Your instructions: Exact copies of all the entries are required, and no pictures should appear in them.

Provided material:
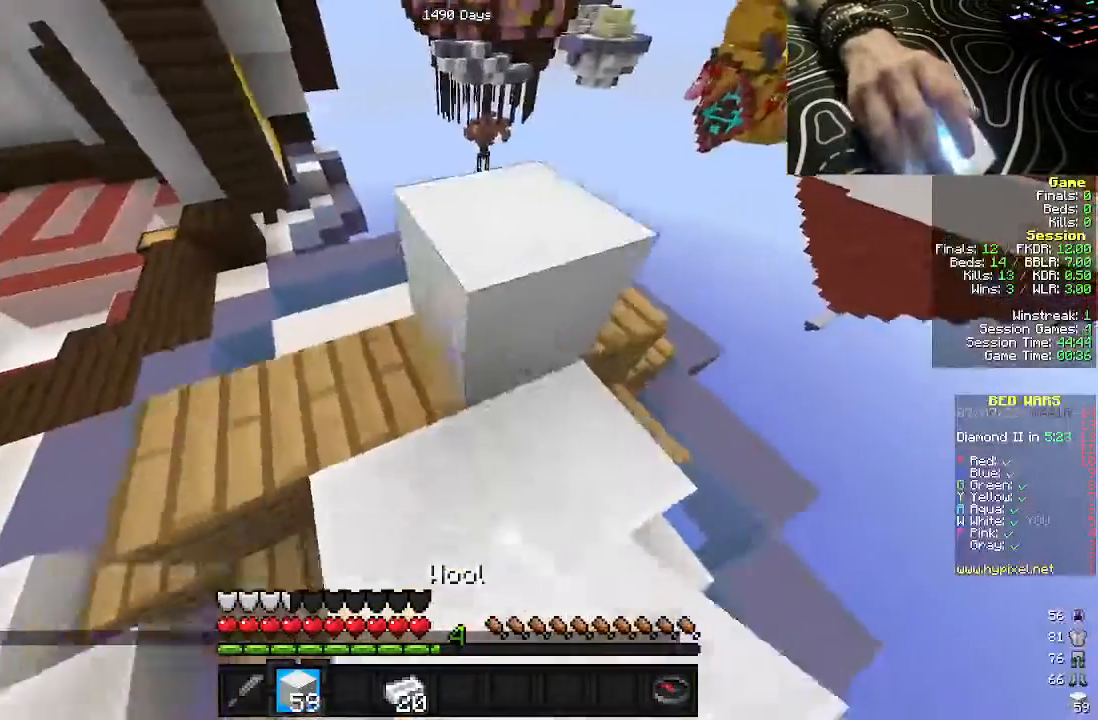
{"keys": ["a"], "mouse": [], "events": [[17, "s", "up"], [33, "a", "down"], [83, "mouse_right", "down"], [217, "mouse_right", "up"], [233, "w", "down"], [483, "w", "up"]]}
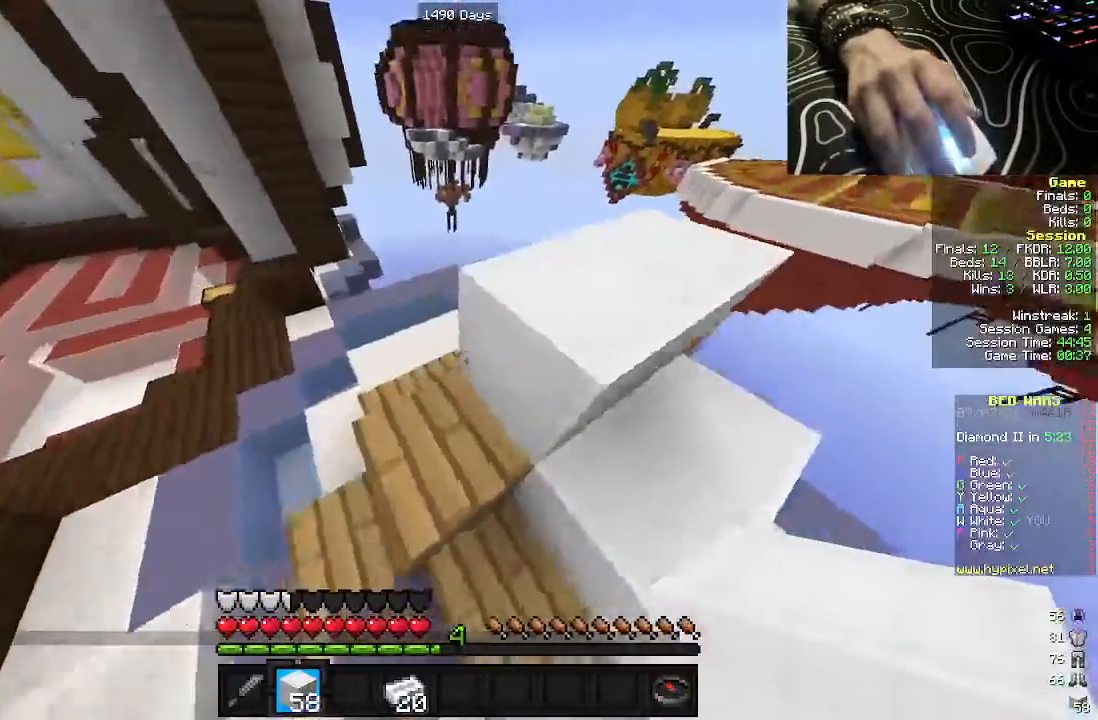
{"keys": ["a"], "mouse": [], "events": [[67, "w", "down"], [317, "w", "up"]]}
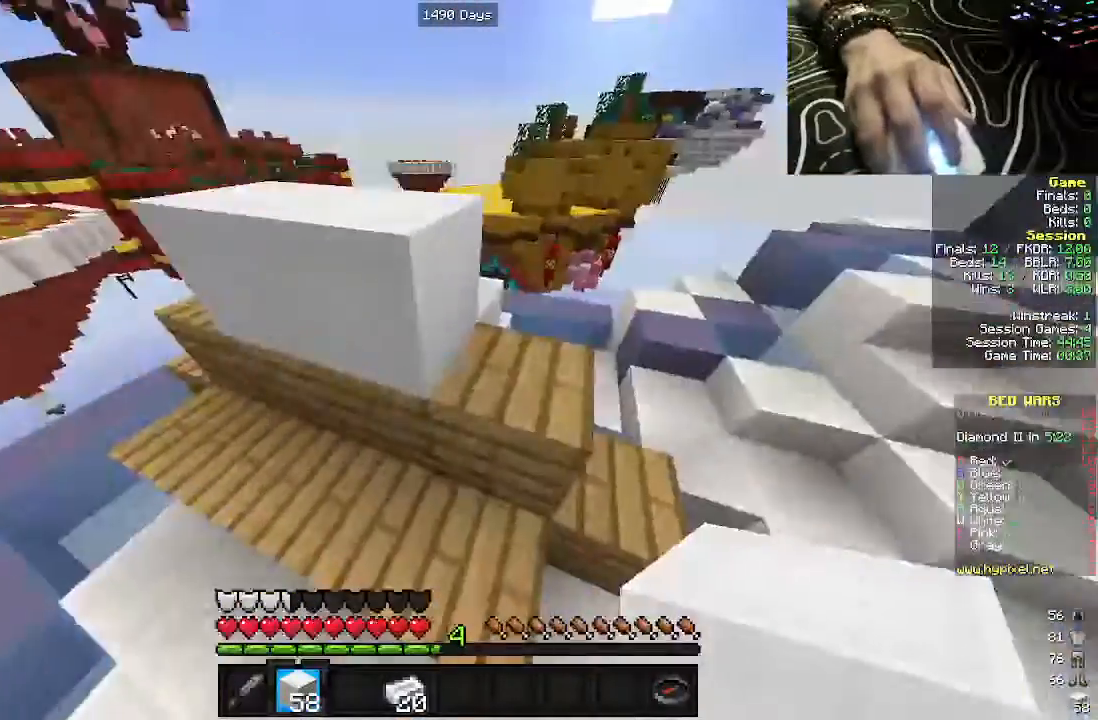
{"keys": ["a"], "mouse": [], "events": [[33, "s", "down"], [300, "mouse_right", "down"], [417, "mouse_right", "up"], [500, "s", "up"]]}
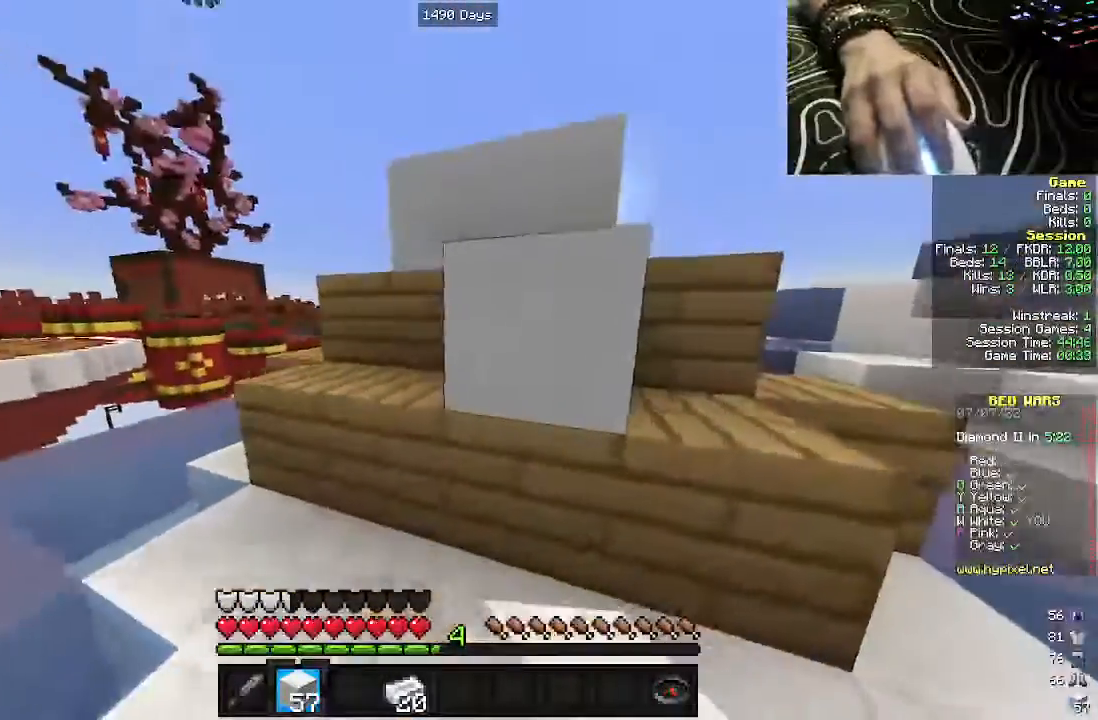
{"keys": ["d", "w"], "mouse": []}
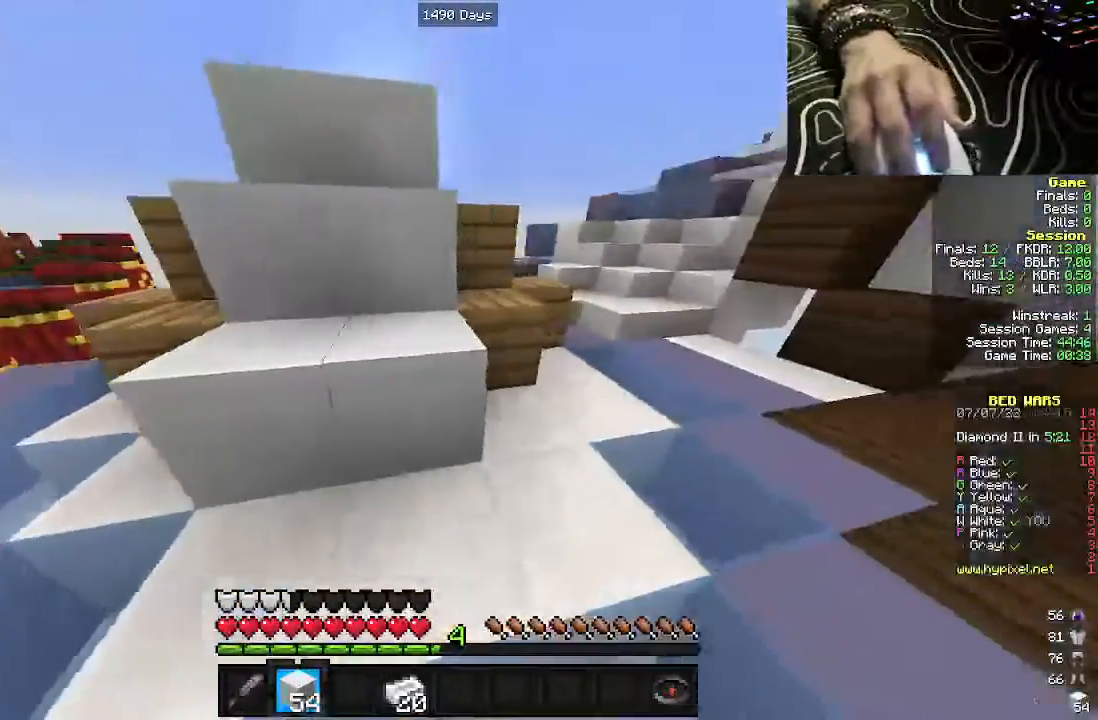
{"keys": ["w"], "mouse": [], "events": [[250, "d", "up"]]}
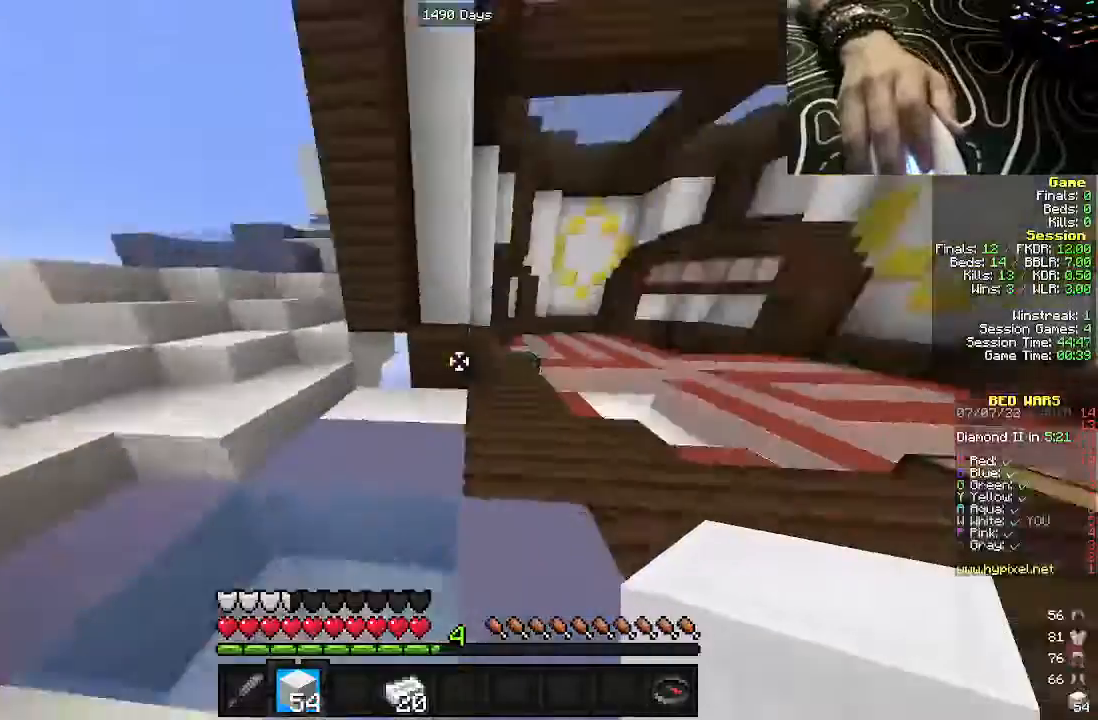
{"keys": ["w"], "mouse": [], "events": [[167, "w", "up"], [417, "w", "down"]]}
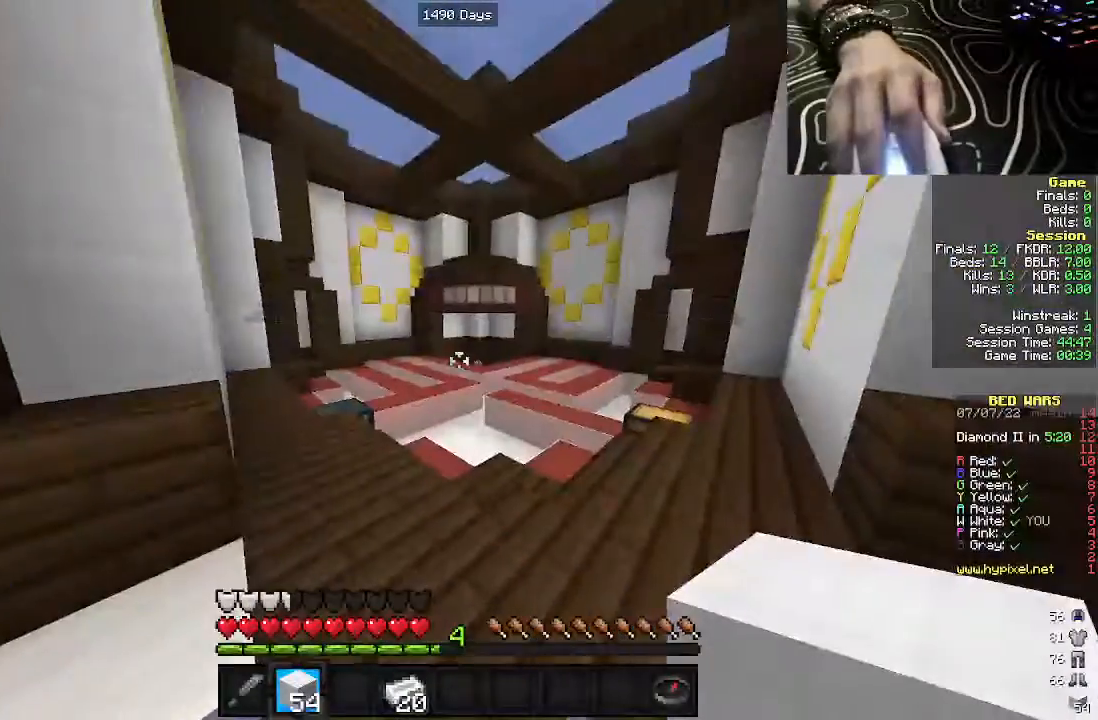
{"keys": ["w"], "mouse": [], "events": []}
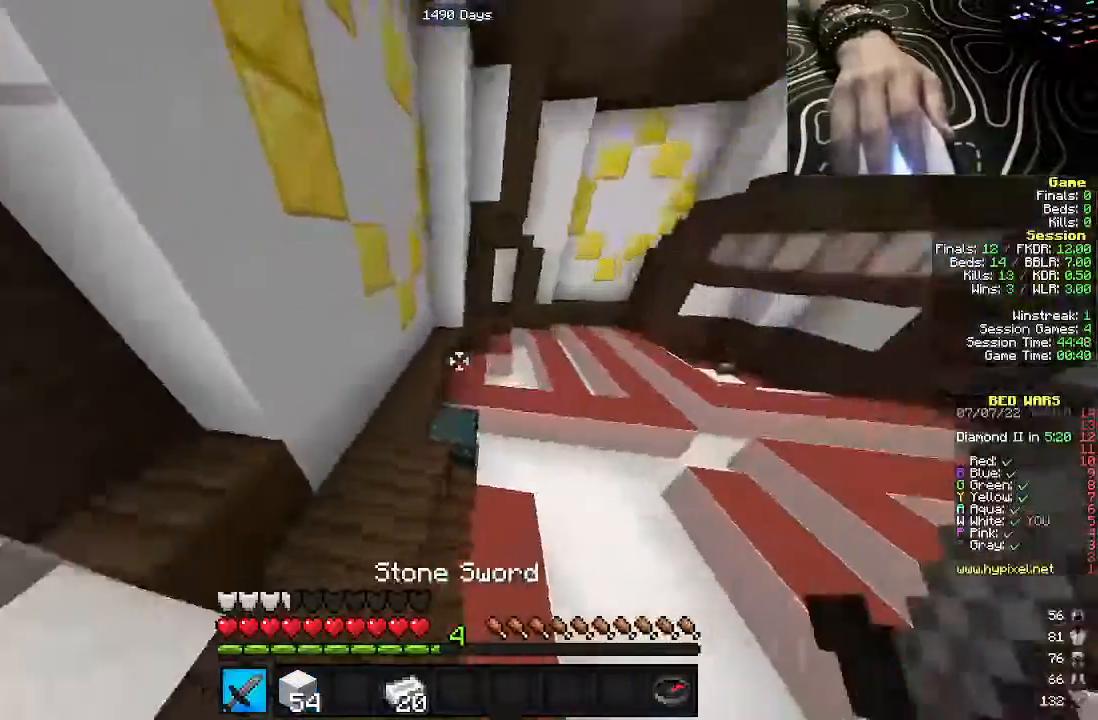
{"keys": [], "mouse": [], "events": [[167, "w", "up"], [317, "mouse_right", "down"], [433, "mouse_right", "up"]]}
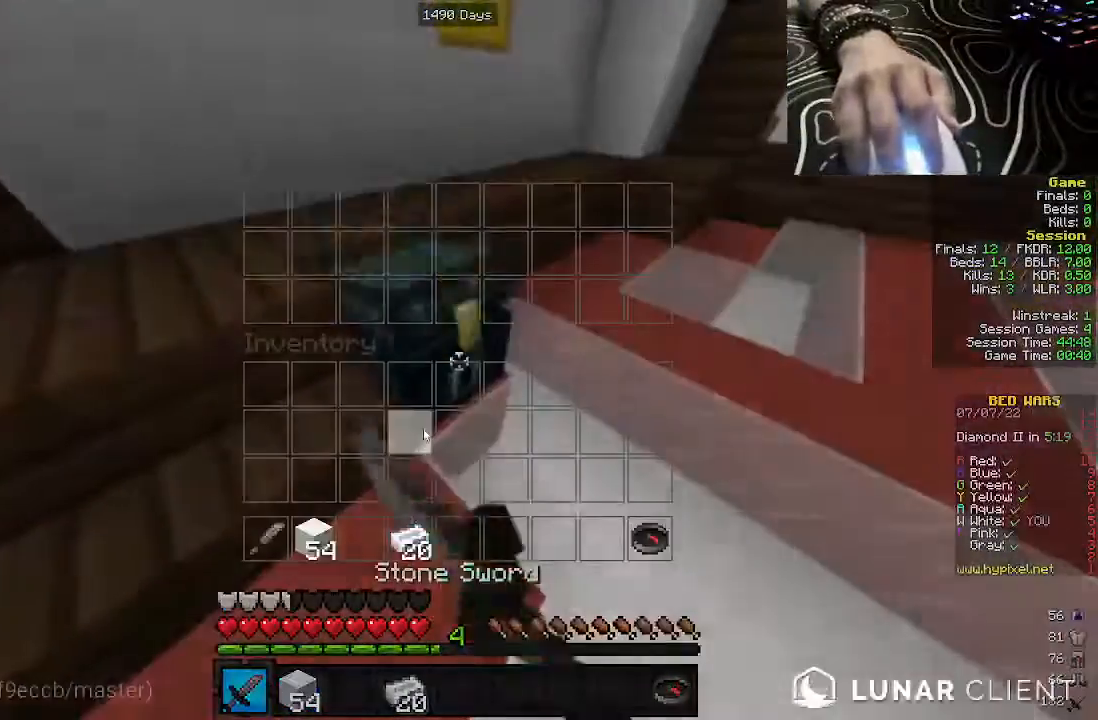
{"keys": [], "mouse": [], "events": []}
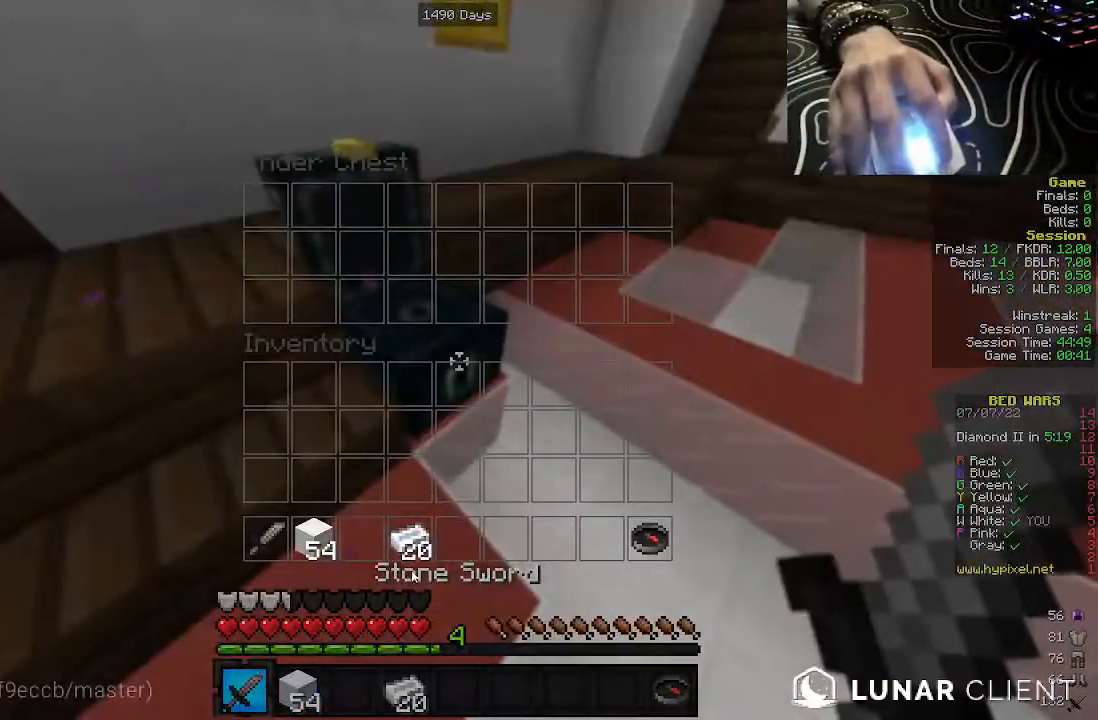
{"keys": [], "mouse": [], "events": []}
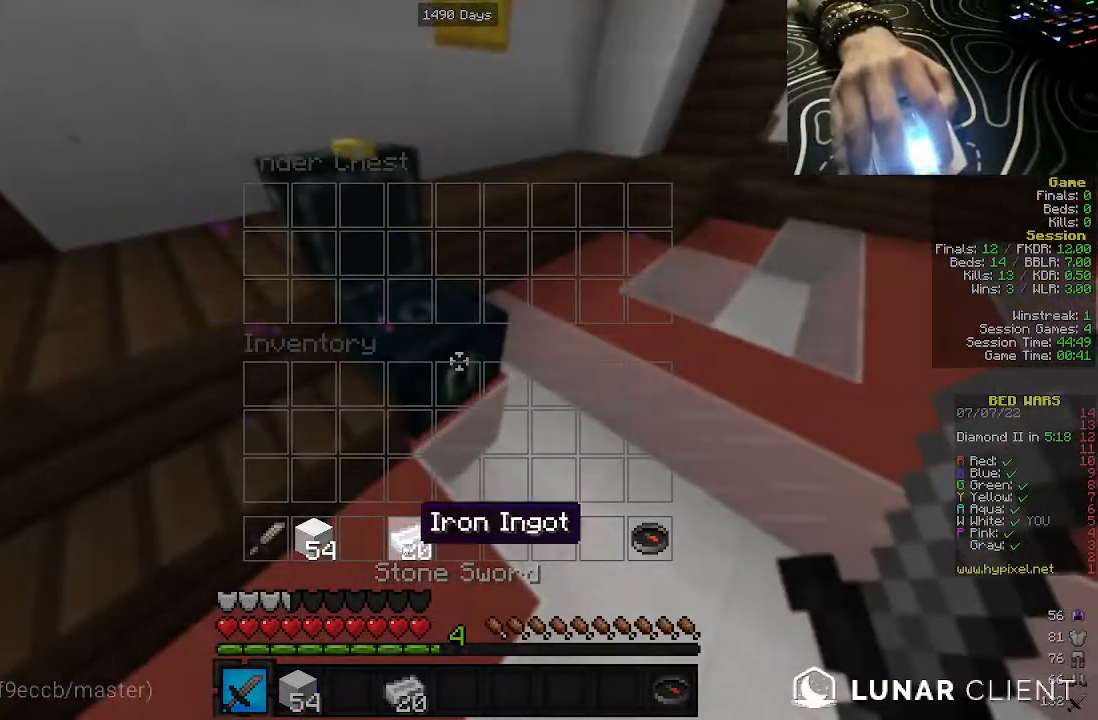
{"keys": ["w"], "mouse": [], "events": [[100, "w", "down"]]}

Solution:
{"keys": ["a"], "mouse": [], "events": [[17, "s", "up"], [33, "a", "down"], [83, "mouse_right", "down"], [217, "mouse_right", "up"], [233, "w", "down"], [483, "w", "up"]]}
{"keys": ["a"], "mouse": [], "events": [[67, "w", "down"], [317, "w", "up"]]}
{"keys": ["a"], "mouse": [], "events": [[33, "s", "down"], [300, "mouse_right", "down"], [417, "mouse_right", "up"], [500, "s", "up"]]}
{"keys": ["d", "w"], "mouse": []}
{"keys": ["w"], "mouse": [], "events": [[250, "d", "up"]]}
{"keys": ["w"], "mouse": [], "events": [[167, "w", "up"], [417, "w", "down"]]}
{"keys": ["w"], "mouse": [], "events": []}
{"keys": [], "mouse": [], "events": [[167, "w", "up"], [317, "mouse_right", "down"], [433, "mouse_right", "up"]]}
{"keys": [], "mouse": [], "events": []}
{"keys": [], "mouse": [], "events": []}
{"keys": ["w"], "mouse": [], "events": [[100, "w", "down"]]}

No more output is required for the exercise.